Widowmaker (Mike Bowditch #7)(48)



“No.”

“You can stay at my place, then.”

The exposed skin of my face had taken on a cold, rubbery texture. “I don’t want to impose.”

“Lauren won’t mind. I’ve told her so many stories about the shit you’ve pulled, she doesn’t believe you’re real. It’ll be like I’m bringing home Bugs Bunny.”

Typical Pulsifer: trying to cheer me up by comparing me to a cartoon character. The humor left me untouched.

Two days earlier, I had learned that I had a brother I had never met.

Two days later, I had come to the place where he might well have died.

The thought was having a hard time taking hold in my head.

“I have a stop to make first,” I said. “There’s someone I need to see.”





18

At the intersection of the Navy Road and Route 16, I waited for the next plow to come along and followed it back toward Bigelow. I was exhausted but in no hurry, and I needed time to collect my thoughts.

Driving in a Maine blizzard is a matter of timing. Get ahead of a plow, and you’ll find yourself blazing a path through unbroken snow, unable to see the edge of the road, oblivious to whatever ice might be hidden underneath. Get behind a plow, and you’ll find the going easier, provided you’re content to crawl along at twenty miles per hour and have your vehicle splashed with salt brine and sand.

It sure looked like someone had died in Adam’s truck. You could have butchered a deer inside and spilled less blood. I saw two possibilities: Either a corpse had been taken away from the site for reasons unknown or it had been dumped somewhere before the vehicle was abandoned at the trailhead.

Up ahead, Widowmaker’s sign glowed at the base of its access road. The light touched the snowflakes drifting past, making them look like a cloud of winter moths. The mountain itself was invisible in the hazy grayness. There wasn’t even a glow in the sky from whatever trails might be open for night skiing.

A new question intruded into my thoughts: Why dump the truck at that particular trailhead?

Maine’s western mountains were crisscrossed with logging roads and ATV trails; pockmarked with old gravel pits and remote clear-cuts. Anyone looking to conceal a vehicle beneath a blanket of snow had thousands of potential hiding places to choose from. The decision to park the Ranger just outside the heavily guarded SERE school had to have been deliberate. Maybe someone had wanted Amber’s blood-soaked truck to be discovered quickly. But why?

Once again, I passed the farm road that led across the frozen river and up the backside of East Kennebago Mountain to Mink’s house. What a strange little man. I would have to ask Pulsifer what his story was.

Soon the plow turned west toward Eustis, and I turned east into Bigelow. I followed Pulsifer’s directions south of town. Amber lived in an unnamed apartment complex built in the backwoods style you see in Maine. It was as if the builder had visited some suburban cul-de-sac in Massachusetts or Ohio and come back to the North Woods and tried to reproduce the architecture in the least appropriate setting imaginable. There seemed to be a dozen or so units, scattered over three identical buildings. I spotted Amber’s Grand Cherokee—covered by only the thinnest scrim of snow, which told me she hadn’t been home long—and pulled in behind it.

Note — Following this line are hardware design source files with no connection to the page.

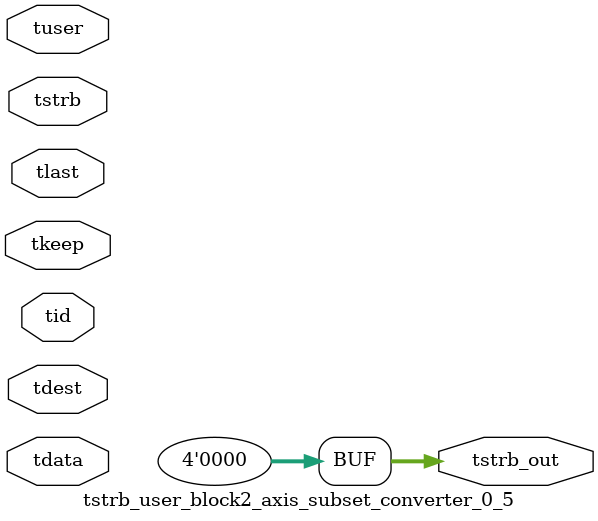
<source format=v>


`timescale 1ps/1ps

module tstrb_user_block2_axis_subset_converter_0_5 #
(
parameter C_S_AXIS_TDATA_WIDTH = 32,
parameter C_S_AXIS_TUSER_WIDTH = 0,
parameter C_S_AXIS_TID_WIDTH   = 0,
parameter C_S_AXIS_TDEST_WIDTH = 0,
parameter C_M_AXIS_TDATA_WIDTH = 32
)
(
input  [(C_S_AXIS_TDATA_WIDTH == 0 ? 1 : C_S_AXIS_TDATA_WIDTH)-1:0     ] tdata,
input  [(C_S_AXIS_TUSER_WIDTH == 0 ? 1 : C_S_AXIS_TUSER_WIDTH)-1:0     ] tuser,
input  [(C_S_AXIS_TID_WIDTH   == 0 ? 1 : C_S_AXIS_TID_WIDTH)-1:0       ] tid,
input  [(C_S_AXIS_TDEST_WIDTH == 0 ? 1 : C_S_AXIS_TDEST_WIDTH)-1:0     ] tdest,
input  [(C_S_AXIS_TDATA_WIDTH/8)-1:0 ] tkeep,
input  [(C_S_AXIS_TDATA_WIDTH/8)-1:0 ] tstrb,
input                                                                    tlast,
output [(C_M_AXIS_TDATA_WIDTH/8)-1:0 ] tstrb_out
);

assign tstrb_out = {1'b0};

endmodule


</source>
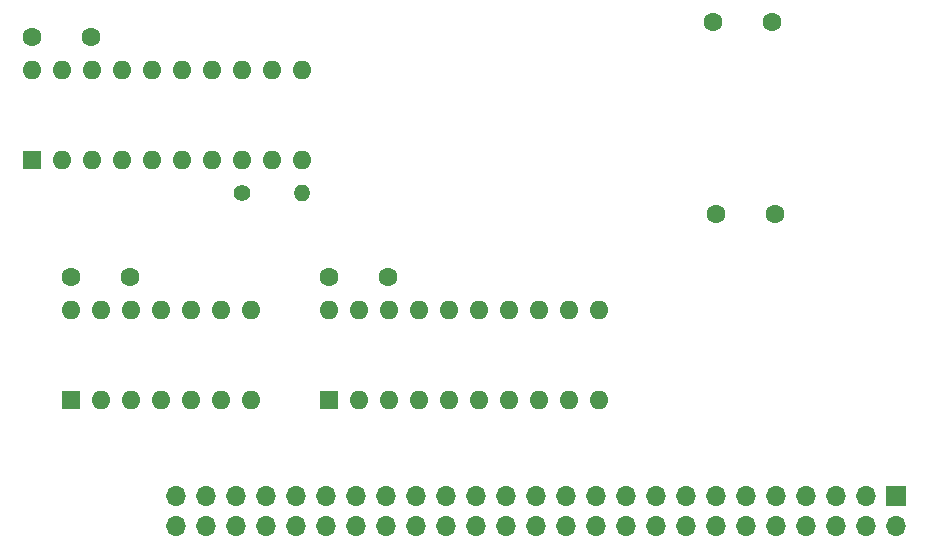
<source format=gbr>
%TF.GenerationSoftware,KiCad,Pcbnew,(5.1.10-1-10_14)*%
%TF.CreationDate,2021-08-30T23:36:35+02:00*%
%TF.ProjectId,ram_board,72616d5f-626f-4617-9264-2e6b69636164,rev?*%
%TF.SameCoordinates,Original*%
%TF.FileFunction,Soldermask,Bot*%
%TF.FilePolarity,Negative*%
%FSLAX46Y46*%
G04 Gerber Fmt 4.6, Leading zero omitted, Abs format (unit mm)*
G04 Created by KiCad (PCBNEW (5.1.10-1-10_14)) date 2021-08-30 23:36:35*
%MOMM*%
%LPD*%
G01*
G04 APERTURE LIST*
%ADD10C,1.600000*%
%ADD11O,1.600000X1.600000*%
%ADD12R,1.600000X1.600000*%
%ADD13O,1.400000X1.400000*%
%ADD14C,1.400000*%
%ADD15O,1.700000X1.700000*%
%ADD16R,1.700000X1.700000*%
G04 APERTURE END LIST*
D10*
%TO.C,C5*%
X67738000Y46736000D03*
X62738000Y46736000D03*
%TD*%
D11*
%TO.C,U5*%
X30226000Y22352000D03*
X53086000Y14732000D03*
X32766000Y22352000D03*
X50546000Y14732000D03*
X35306000Y22352000D03*
X48006000Y14732000D03*
X37846000Y22352000D03*
X45466000Y14732000D03*
X40386000Y22352000D03*
X42926000Y14732000D03*
X42926000Y22352000D03*
X40386000Y14732000D03*
X45466000Y22352000D03*
X37846000Y14732000D03*
X48006000Y22352000D03*
X35306000Y14732000D03*
X50546000Y22352000D03*
X32766000Y14732000D03*
X53086000Y22352000D03*
D12*
X30226000Y14732000D03*
%TD*%
D11*
%TO.C,U4*%
X5080000Y42672000D03*
X27940000Y35052000D03*
X7620000Y42672000D03*
X25400000Y35052000D03*
X10160000Y42672000D03*
X22860000Y35052000D03*
X12700000Y42672000D03*
X20320000Y35052000D03*
X15240000Y42672000D03*
X17780000Y35052000D03*
X17780000Y42672000D03*
X15240000Y35052000D03*
X20320000Y42672000D03*
X12700000Y35052000D03*
X22860000Y42672000D03*
X10160000Y35052000D03*
X25400000Y42672000D03*
X7620000Y35052000D03*
X27940000Y42672000D03*
D12*
X5080000Y35052000D03*
%TD*%
D11*
%TO.C,U1*%
X8382000Y22352000D03*
X23622000Y14732000D03*
X10922000Y22352000D03*
X21082000Y14732000D03*
X13462000Y22352000D03*
X18542000Y14732000D03*
X16002000Y22352000D03*
X16002000Y14732000D03*
X18542000Y22352000D03*
X13462000Y14732000D03*
X21082000Y22352000D03*
X10922000Y14732000D03*
X23622000Y22352000D03*
D12*
X8382000Y14732000D03*
%TD*%
D13*
%TO.C,R1*%
X27940000Y32258000D03*
D14*
X22860000Y32258000D03*
%TD*%
D10*
%TO.C,C4*%
X35226000Y25146000D03*
X30226000Y25146000D03*
%TD*%
%TO.C,C3*%
X10080000Y45466000D03*
X5080000Y45466000D03*
%TD*%
%TO.C,C2*%
X67992000Y30480000D03*
X62992000Y30480000D03*
%TD*%
%TO.C,C1*%
X13382000Y25146000D03*
X8382000Y25146000D03*
%TD*%
D15*
%TO.C,J1*%
X17272000Y4064000D03*
X17272000Y6604000D03*
X19812000Y4064000D03*
X19812000Y6604000D03*
X22352000Y4064000D03*
X22352000Y6604000D03*
X24892000Y4064000D03*
X24892000Y6604000D03*
X27432000Y4064000D03*
X27432000Y6604000D03*
X29972000Y4064000D03*
X29972000Y6604000D03*
X32512000Y4064000D03*
X32512000Y6604000D03*
X35052000Y4064000D03*
X35052000Y6604000D03*
X37592000Y4064000D03*
X37592000Y6604000D03*
X40132000Y4064000D03*
X40132000Y6604000D03*
X42672000Y4064000D03*
X42672000Y6604000D03*
X45212000Y4064000D03*
X45212000Y6604000D03*
X47752000Y4064000D03*
X47752000Y6604000D03*
X50292000Y4064000D03*
X50292000Y6604000D03*
X52832000Y4064000D03*
X52832000Y6604000D03*
X55372000Y4064000D03*
X55372000Y6604000D03*
X57912000Y4064000D03*
X57912000Y6604000D03*
X60452000Y4064000D03*
X60452000Y6604000D03*
X62992000Y4064000D03*
X62992000Y6604000D03*
X65532000Y4064000D03*
X65532000Y6604000D03*
X68072000Y4064000D03*
X68072000Y6604000D03*
X70612000Y4064000D03*
X70612000Y6604000D03*
X73152000Y4064000D03*
X73152000Y6604000D03*
X75692000Y4064000D03*
X75692000Y6604000D03*
X78232000Y4064000D03*
D16*
X78232000Y6604000D03*
%TD*%
M02*

</source>
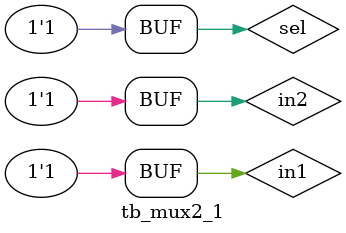
<source format=v>
`timescale 1ns / 1ps

module tb_mux2_1(
    );
    
  reg in1;
  reg in2;
  reg sel;
  wire out;
  
  //initialÓï¾äÊÇ²»¿ÉÒÔ±»×ÛºÏµÄ,Ò»°ãÖ»ÔÚtestbenchÖÐ±í´ï¶ø²»ÔÚRTL´úÂëÖÐ±í´ï¡£
  initial
      begin   //ÔÚ·ÂÕæÖÐbegin...end¿éÖÐµÄÄÚÈÝ¶¼ÊÇË³ÐòÖ´ÐÐµÄ
          in1 = 1'b0;
          in2 = 1'b0;
          sel = 1'b0;
  		#100
  		in1 = 1'b0;
  		in2 = 1'b0;
  		sel = 1'b1;
  		#100
  		in1 = 1'b0;
  		in2 = 1'b1;
  		sel = 1'b0;
  		#100
  		in1 = 1'b0;
  		in2 = 1'b1;
  		sel = 1'b1;
  		#100
  		in1 = 1'b1;
  		in2 = 1'b0;
  		sel = 1'b0;
  		#100
  		in1 = 1'b1;
  		in2 = 1'b0;
  		sel = 1'b1;
  		#100
  		in1 = 1'b1;
  		in2 = 1'b1;
  		sel = 1'b1;
      end

mux2_1 u_mux2_1(
    .in1(in1),    //ÊäÈëÐÅºÅin1
    .in2(in2),    //ÊäÈëÐÅºÅin2
    .sel(sel),    //Ñ¡Ôñ¿ØÖÆÐÅºÅsel
        
    .out(out)      //Êä³öÐÅºÅout
    );

endmodule

</source>
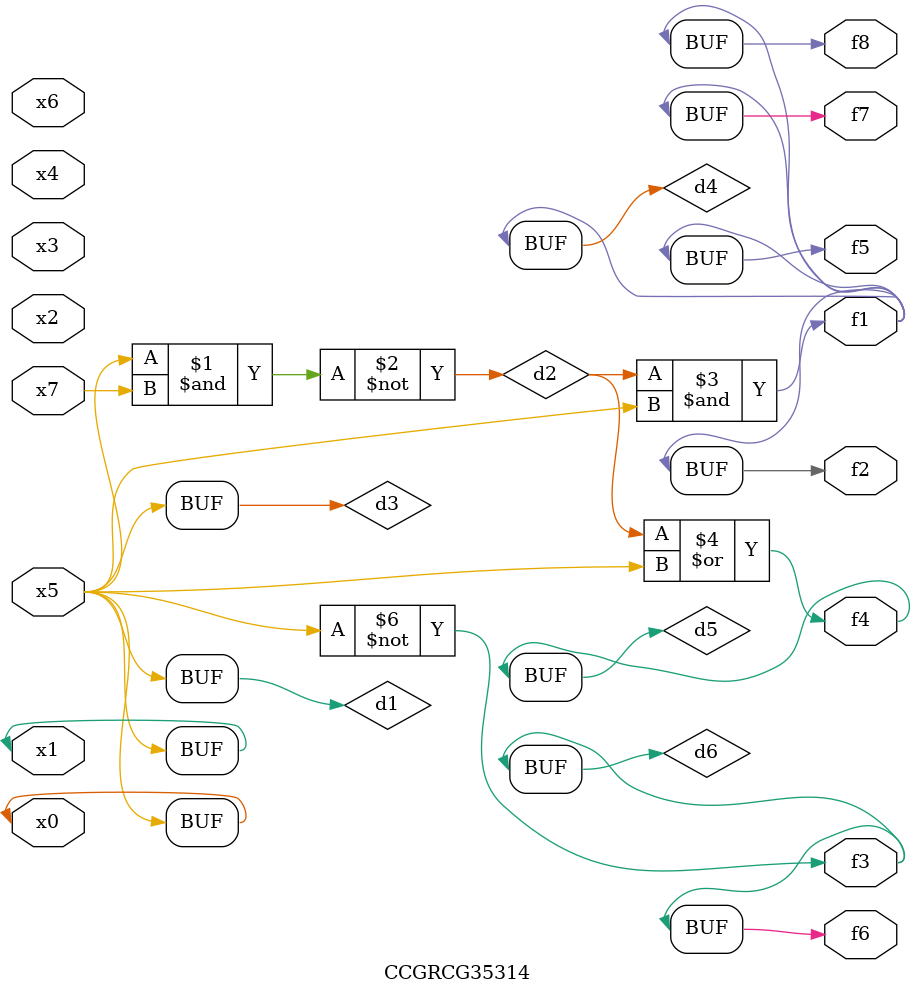
<source format=v>
module CCGRCG35314(
	input x0, x1, x2, x3, x4, x5, x6, x7,
	output f1, f2, f3, f4, f5, f6, f7, f8
);

	wire d1, d2, d3, d4, d5, d6;

	buf (d1, x0, x5);
	nand (d2, x5, x7);
	buf (d3, x0, x1);
	and (d4, d2, d3);
	or (d5, d2, d3);
	nor (d6, d1, d3);
	assign f1 = d4;
	assign f2 = d4;
	assign f3 = d6;
	assign f4 = d5;
	assign f5 = d4;
	assign f6 = d6;
	assign f7 = d4;
	assign f8 = d4;
endmodule

</source>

Light leaked around the edges of the curtains in the living room. I heard sorrowful music playing on a stereo inside. Amber hadn’t bothered to shovel the walk leading to the front door when she’d gotten home. I kicked my way through the snow.

I didn’t hear the bell chime over the music, but after a minute or so, the door opened a crack, and I got a faceful of marijuana smoke. Amber stared up at me with eyes like cherry tomatoes. She was still wearing her waitress outfit, but her hair looked as if she’d been caught in a sudden tempest.

“Can I come in?” I asked.

“Are you gonna bust me for the pot?”

“What pot?” I deadpanned.

But her mind had been dulled by whatever drugs she had taken.

“I’m not going to bust you,” I said. “But you need to put it out.”

She stood aside. I stomped as much snow as I could off my boot treads and stepped through the door. The apartment was neat enough. All the furniture matched, but it had seen better days. She seemed to have a taste for silk flowers, posters of exotic locales, and framed photographs of herself with male skiers, whom I guessed to be visiting Olympians. The only sign of neglect was the profusion of ash burns in the wall-to-wall carpet. No amount of cleaning would get those out.

I remained standing on the doormat while she flung herself down on a futon sofa. “Have a seat.”

“Do you want me to take my boots off?”

She laughed through her nose.

“I’ve just come from where your truck was found,” I said. “Why didn’t you call me when you heard what happened?”

“I wasn’t thinking straight.” The marijuana had slowed her usually rapid-fire way of speaking down to half speed. “Can you f*cking blame me?”

On the stereo, Reba McEntire was singing about a woman who got AIDS from a one-night stand.

“Can you turn down the music?” I asked.

She tossed the remote control at me. I pushed the off button.

“You don’t have to keep standing there,” she said. “I really don’t give a shit about the rug.”